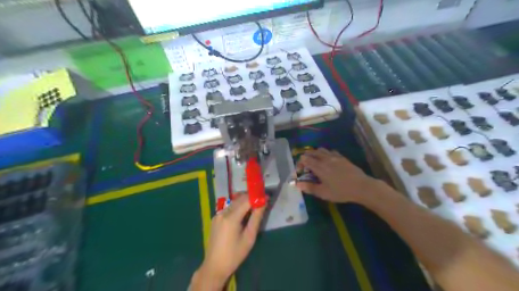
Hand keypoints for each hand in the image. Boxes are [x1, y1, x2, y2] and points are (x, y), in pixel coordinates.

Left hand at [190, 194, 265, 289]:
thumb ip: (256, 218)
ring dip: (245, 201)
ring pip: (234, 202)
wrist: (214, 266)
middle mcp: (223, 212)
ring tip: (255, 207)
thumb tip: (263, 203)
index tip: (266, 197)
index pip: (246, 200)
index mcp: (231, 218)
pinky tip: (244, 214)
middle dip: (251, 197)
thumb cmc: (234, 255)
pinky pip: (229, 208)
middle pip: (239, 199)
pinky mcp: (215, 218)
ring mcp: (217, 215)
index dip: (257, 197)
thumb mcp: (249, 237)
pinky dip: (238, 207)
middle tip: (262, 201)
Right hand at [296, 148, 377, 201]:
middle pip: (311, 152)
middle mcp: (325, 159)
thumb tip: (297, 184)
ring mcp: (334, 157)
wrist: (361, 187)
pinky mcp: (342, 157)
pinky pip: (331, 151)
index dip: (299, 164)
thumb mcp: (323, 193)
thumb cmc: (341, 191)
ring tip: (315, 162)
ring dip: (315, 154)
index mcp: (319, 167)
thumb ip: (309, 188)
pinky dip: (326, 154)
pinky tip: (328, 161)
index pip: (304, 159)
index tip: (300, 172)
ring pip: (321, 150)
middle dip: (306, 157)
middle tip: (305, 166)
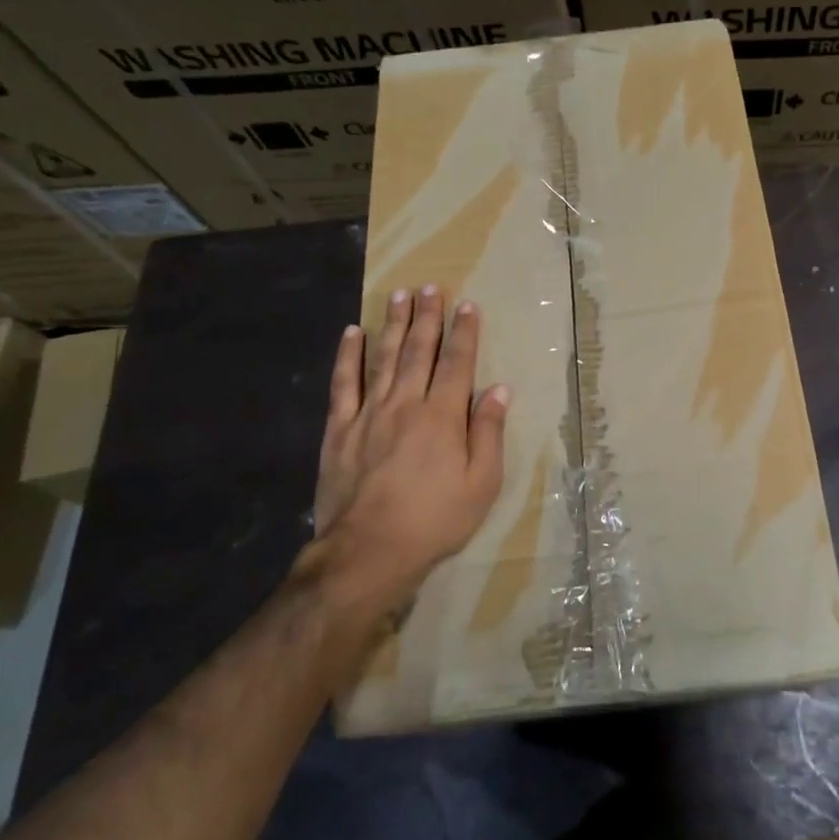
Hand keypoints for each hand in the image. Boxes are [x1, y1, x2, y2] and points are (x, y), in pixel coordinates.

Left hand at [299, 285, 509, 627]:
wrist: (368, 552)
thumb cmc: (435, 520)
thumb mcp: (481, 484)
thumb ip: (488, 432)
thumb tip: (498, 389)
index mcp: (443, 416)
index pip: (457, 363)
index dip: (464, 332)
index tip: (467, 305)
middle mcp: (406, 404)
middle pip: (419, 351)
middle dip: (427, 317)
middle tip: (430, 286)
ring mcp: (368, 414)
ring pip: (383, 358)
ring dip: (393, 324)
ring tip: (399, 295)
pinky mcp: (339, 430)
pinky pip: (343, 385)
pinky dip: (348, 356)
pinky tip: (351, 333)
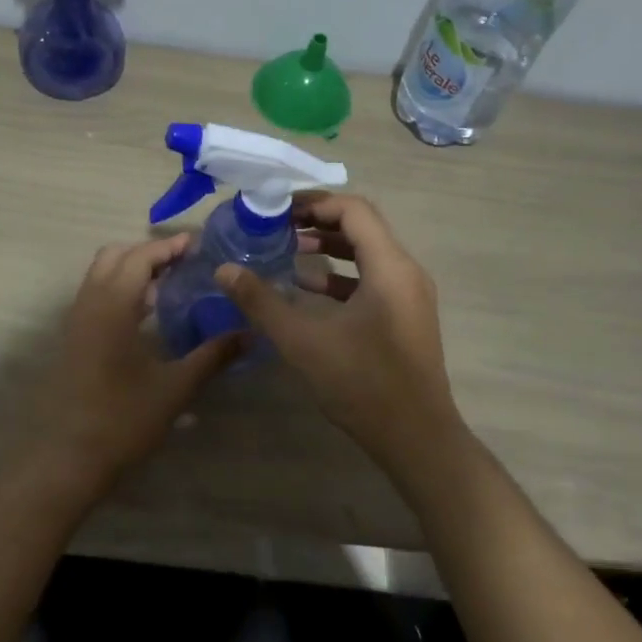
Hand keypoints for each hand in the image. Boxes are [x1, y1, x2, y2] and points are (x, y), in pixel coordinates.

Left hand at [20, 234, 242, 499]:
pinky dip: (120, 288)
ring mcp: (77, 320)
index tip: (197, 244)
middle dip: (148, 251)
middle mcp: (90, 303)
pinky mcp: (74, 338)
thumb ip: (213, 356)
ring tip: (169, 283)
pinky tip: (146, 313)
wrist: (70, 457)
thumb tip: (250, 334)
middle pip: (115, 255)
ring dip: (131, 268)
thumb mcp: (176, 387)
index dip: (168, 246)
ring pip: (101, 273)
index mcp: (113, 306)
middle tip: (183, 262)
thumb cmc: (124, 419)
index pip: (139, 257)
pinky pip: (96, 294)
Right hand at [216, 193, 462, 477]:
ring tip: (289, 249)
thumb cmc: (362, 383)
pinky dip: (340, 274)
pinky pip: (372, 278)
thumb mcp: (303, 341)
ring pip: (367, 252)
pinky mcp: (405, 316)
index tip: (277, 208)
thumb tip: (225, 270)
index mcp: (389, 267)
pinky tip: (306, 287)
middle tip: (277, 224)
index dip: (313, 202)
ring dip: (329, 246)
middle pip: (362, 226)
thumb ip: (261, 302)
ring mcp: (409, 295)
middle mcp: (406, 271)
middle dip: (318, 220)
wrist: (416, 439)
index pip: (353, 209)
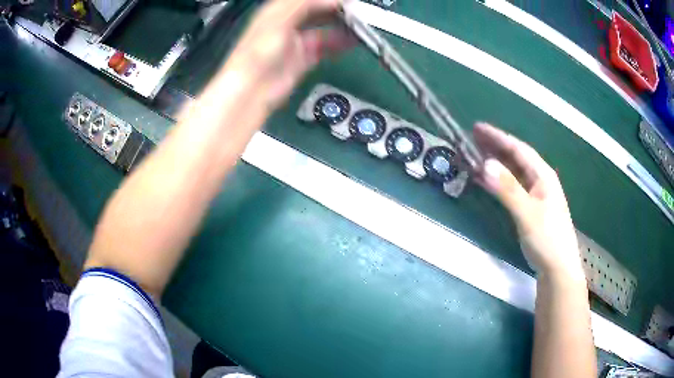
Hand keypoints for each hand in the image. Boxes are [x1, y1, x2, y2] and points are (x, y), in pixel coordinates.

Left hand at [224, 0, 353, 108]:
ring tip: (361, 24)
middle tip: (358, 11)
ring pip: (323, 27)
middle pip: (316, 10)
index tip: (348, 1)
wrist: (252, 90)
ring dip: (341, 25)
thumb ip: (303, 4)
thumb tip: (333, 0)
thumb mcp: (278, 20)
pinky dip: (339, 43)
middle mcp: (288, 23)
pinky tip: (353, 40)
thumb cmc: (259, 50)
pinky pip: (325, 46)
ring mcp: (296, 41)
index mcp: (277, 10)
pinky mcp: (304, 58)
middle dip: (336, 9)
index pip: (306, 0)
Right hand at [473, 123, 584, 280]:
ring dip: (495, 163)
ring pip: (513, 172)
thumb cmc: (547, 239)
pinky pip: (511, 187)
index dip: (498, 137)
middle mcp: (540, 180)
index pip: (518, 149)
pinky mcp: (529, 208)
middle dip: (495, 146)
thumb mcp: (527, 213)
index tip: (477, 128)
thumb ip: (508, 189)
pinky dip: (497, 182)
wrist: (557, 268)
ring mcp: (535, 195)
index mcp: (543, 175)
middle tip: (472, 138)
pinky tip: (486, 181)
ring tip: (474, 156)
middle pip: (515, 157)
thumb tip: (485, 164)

※ ※ ※

ASSIGNED TASK -
Copy all the lines above that hold the string "Right".

EXERCISE OUTPUT -
Right hand at [296, 148, 377, 201]:
Right hand at [216, 193, 462, 477]:
Right hand at [473, 123, 584, 280]:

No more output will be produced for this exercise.